TASK: Take every line from the records below that includes the word "input".

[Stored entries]
--
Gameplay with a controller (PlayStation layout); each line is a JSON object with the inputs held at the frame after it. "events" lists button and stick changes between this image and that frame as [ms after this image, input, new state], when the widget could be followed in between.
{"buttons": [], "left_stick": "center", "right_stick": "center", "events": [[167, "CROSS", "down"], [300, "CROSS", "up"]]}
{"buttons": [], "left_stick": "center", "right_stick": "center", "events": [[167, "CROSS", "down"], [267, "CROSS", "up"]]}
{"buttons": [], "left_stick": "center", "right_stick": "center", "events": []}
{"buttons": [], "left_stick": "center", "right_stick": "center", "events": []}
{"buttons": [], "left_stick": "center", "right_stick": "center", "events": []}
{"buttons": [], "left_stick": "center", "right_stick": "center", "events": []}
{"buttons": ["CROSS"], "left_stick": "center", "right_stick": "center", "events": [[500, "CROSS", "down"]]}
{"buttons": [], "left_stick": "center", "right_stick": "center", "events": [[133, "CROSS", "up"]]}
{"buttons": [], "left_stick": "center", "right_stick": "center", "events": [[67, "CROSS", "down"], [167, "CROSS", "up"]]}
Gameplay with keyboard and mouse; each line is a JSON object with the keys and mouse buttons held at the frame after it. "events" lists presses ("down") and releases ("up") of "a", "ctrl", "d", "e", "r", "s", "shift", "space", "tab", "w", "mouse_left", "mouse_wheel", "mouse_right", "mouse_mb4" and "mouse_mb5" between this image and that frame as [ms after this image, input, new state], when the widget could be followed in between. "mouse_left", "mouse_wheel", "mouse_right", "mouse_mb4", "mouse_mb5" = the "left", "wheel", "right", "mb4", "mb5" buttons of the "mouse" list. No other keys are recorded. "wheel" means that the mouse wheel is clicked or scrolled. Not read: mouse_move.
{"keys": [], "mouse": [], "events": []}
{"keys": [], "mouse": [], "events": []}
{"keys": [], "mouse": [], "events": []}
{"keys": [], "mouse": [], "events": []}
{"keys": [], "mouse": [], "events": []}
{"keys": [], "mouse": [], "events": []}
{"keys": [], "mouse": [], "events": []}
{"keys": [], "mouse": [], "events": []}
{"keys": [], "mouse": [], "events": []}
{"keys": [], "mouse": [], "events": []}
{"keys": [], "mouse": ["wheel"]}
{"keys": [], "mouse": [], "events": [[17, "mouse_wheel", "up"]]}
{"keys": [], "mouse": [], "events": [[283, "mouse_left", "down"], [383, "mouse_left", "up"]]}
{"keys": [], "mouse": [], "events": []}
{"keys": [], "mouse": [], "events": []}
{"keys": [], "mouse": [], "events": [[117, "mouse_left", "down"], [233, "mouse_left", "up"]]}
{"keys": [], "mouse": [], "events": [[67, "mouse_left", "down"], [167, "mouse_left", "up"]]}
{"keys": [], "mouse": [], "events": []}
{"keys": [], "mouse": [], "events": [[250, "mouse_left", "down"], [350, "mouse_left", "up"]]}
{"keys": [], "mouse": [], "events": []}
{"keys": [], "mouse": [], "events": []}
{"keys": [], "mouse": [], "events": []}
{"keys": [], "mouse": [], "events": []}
--
EXPECTED ANSWER:
Gameplay with a controller (PlayStation layout); each line is a JSON object with the inputs held at the frame after it. "events" lists button and stick changes between this image and that frame as [ms after this image, input, new state], when the widget could be followed in between.
Gameplay with keyboard and mouse; each line is a JSON object with the keys and mouse buttons held at the frame after it. "events" lists presses ("down") and releases ("up") of "a", "ctrl", "d", "e", "r", "s", "shift", "space", "tab", "w", "mouse_left", "mouse_wheel", "mouse_right", "mouse_mb4" and "mouse_mb5" between this image and that frame as [ms after this image, input, new state], when the widget could be followed in between. "mouse_left", "mouse_wheel", "mouse_right", "mouse_mb4", "mouse_mb5" = the "left", "wheel", "right", "mb4", "mb5" buttons of the "mouse" list. No other keys are recorded. "wheel" means that the mouse wheel is clicked or scrolled. Not read: mouse_move.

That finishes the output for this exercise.